Bugün OHAL nedeniyle "avukatla baş başa görüşmenin engellenmesi" sonucu bir çok masum insan sırf hukuk bilmedikleri için tutuklu yatıyorlar; İtiraf etmekten veya adalete yardımcı olmaktan KORKUYORLAR.

Adam öldürdüğü suçlamasıyla gözaltına alınmış bir insan düşünün. Baro'nun görevlendirdiği ve şansına deneyimsiz bir avukat görüşmeye geliyor. Suçlanan kişi "kesinlikle ben öldürmedim" diyor. Savcılık ve ardından Sulh Ceza Yargıcı önünde de aynı savunma sonucu, eldeki “kan izi bulguları” göz önüne alınarak kişi tutuklanır.
Bu kez tutuklunun yakınları deneyimli bir avukat ararken sizi bulurlar. Cezaevinde baş başa ve kimsenin dinlemediği güvenli ortamda konuştuğunuzda ve dosyayı incelediğinizde okuduğunuz tanık anlatımından anlarsınız ki olayda yasal savunmanın tüm koşulları vardır.
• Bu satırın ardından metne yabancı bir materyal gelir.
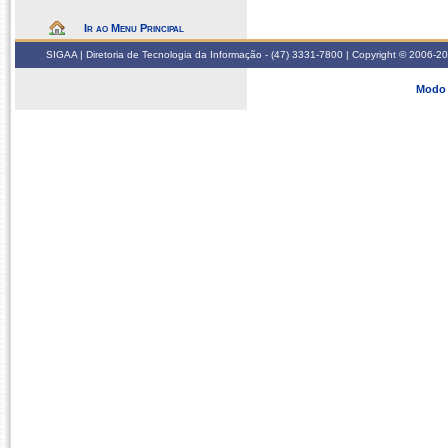
Ir ao Menu Principal
SIGAA | Diretoria de Tecnologia da Informação - (47) 3331-7800 | Copyright © 2006-2026
Modo 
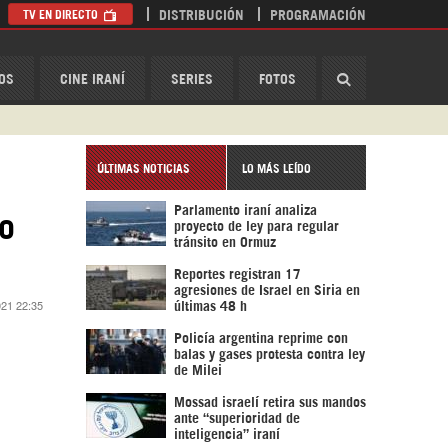
TV EN DIRECTO
DISTRIBUCIÓN
PROGRAMACIÓN
HispanTV
OS
CINE IRANÍ
SERIES
FOTOS
ÚLTIMAS NOTICIAS
LO MÁS LEÍDO
Parlamento iraní analiza
mo
proyecto de ley para regular
tránsito en Ormuz
Reportes registran 17
agresiones de Israel en Siria en
021 22:35
últimas 48 h
Policía argentina reprime con
balas y gases protesta contra ley
de Milei
Mossad israelí retira sus mandos
ante “superioridad de
inteligencia” iraní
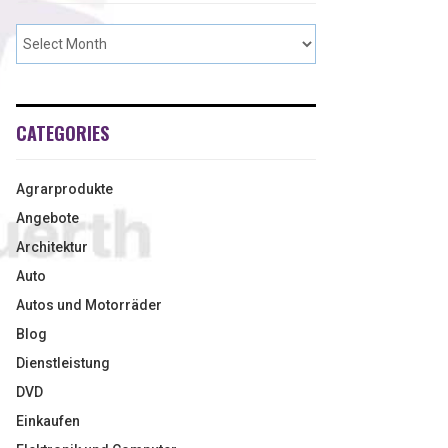
CATEGORIES
Agrarprodukte
Angebote
Architektur
Auto
Autos und Motorräder
Blog
Dienstleistung
DVD
Einkaufen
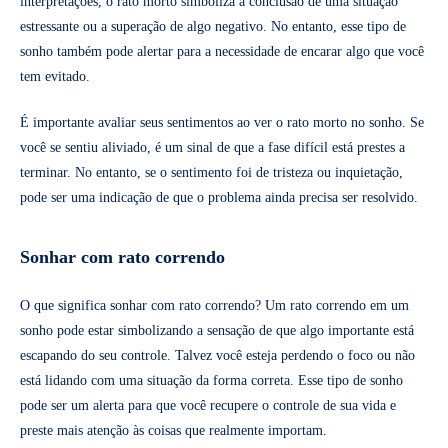
interpretações, o rato morto simboliza a conclusão de uma situação
estressante ou a superação de algo negativo. No entanto, esse tipo de
sonho também pode alertar para a necessidade de encarar algo que você
tem evitado.
É importante avaliar seus sentimentos ao ver o rato morto no sonho. Se
você se sentiu aliviado, é um sinal de que a fase difícil está prestes a
terminar. No entanto, se o sentimento foi de tristeza ou inquietação,
pode ser uma indicação de que o problema ainda precisa ser resolvido.
Sonhar com rato correndo
O que significa sonhar com rato correndo? Um rato correndo em um
sonho pode estar simbolizando a sensação de que algo importante está
escapando do seu controle. Talvez você esteja perdendo o foco ou não
está lidando com uma situação da forma correta. Esse tipo de sonho
pode ser um alerta para que você recupere o controle de sua vida e
preste mais atenção às coisas que realmente importam.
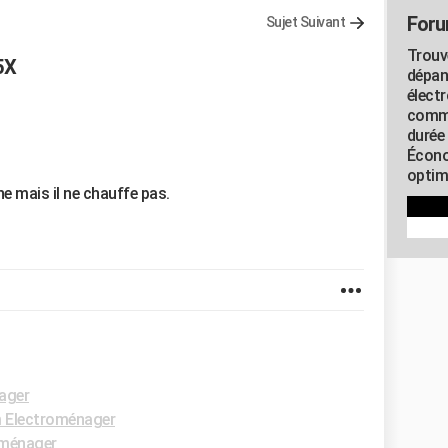
Foru
Sujet Suivant
Trouv
5X
dépan
élect
commu
durée
Écono
optimi
ne mais il ne chauffe pas.
ager
 Electroménager
oménager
Yargıç o kanıtları görmüş ama “sanığın inkarından kuşkuya düşerek bunda bir iş var” diye tutuklamıştır.
 
Duruşma sorgusunda olayı tüm çıplaklığıyla anlatıp, “avukatıyla konuşmadan önce korktuğu için gerçeği gizlediğini” söyleyince Ağır Cezanın Başkan ve üyeleri oy birliğiyle Cezalandırılmasına Yer Olmadığına ve tahliyesine karar verirler.
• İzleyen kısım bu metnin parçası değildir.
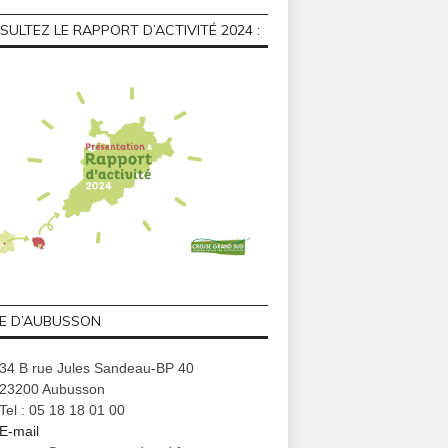
ULTEZ LE RAPPORT D’ACTIVITÉ 2024 :
GE D’AUBUSSON
34 B rue Jules Sandeau-BP 40
23200 Aubusson
Tel : 05 18 18 01 00
E-mail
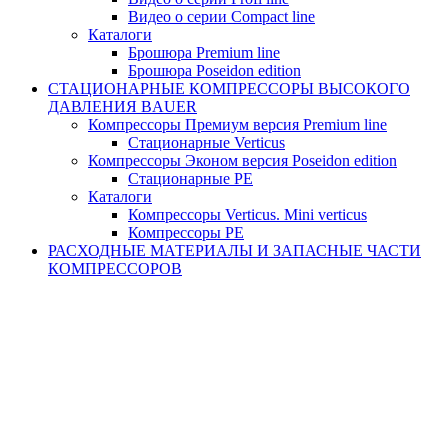
Видео о серии Compact line
Каталоги
Брошюра Premium line
Брошюра Poseidon edition
СТАЦИОНАРНЫЕ КОМПРЕССОРЫ ВЫСОКОГО
ДАВЛЕНИЯ BAUER
Компрессоры Премиум версия Premium line
Стационарные Verticus
Компрессоры Эконом версия Poseidon edition
Стационарные PE
Каталоги
Компрессоры Verticus. Mini verticus
Компрессоры PE
РАСХОДНЫЕ МАТЕРИАЛЫ И ЗАПАСНЫЕ ЧАСТИ
КОМПРЕССОРОВ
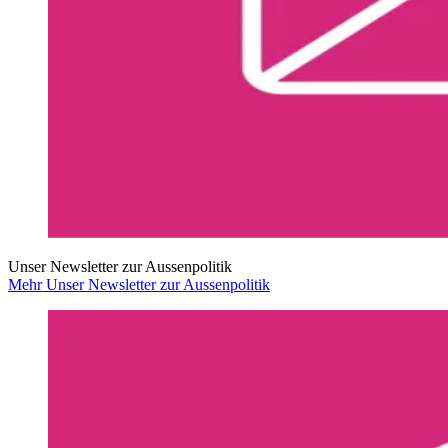
Unser Newsletter zur Aussenpolitik
Mehr Unser Newsletter zur Aussenpolitik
TBB Başkanı ve tüm avukatlar tutuklu veya gözaltındakilerle bu nedenle serbest görüşmek istiyorlar. Amacımız temel hukuk kuralı olan maddî gerçeği ortaya çıkartmak. Bu yolla belki en ilgisiz bir tutuklunun açıklamaları bütün 15 Temmuz pisliğinin şifrelerini çözmemize yarayacaktır.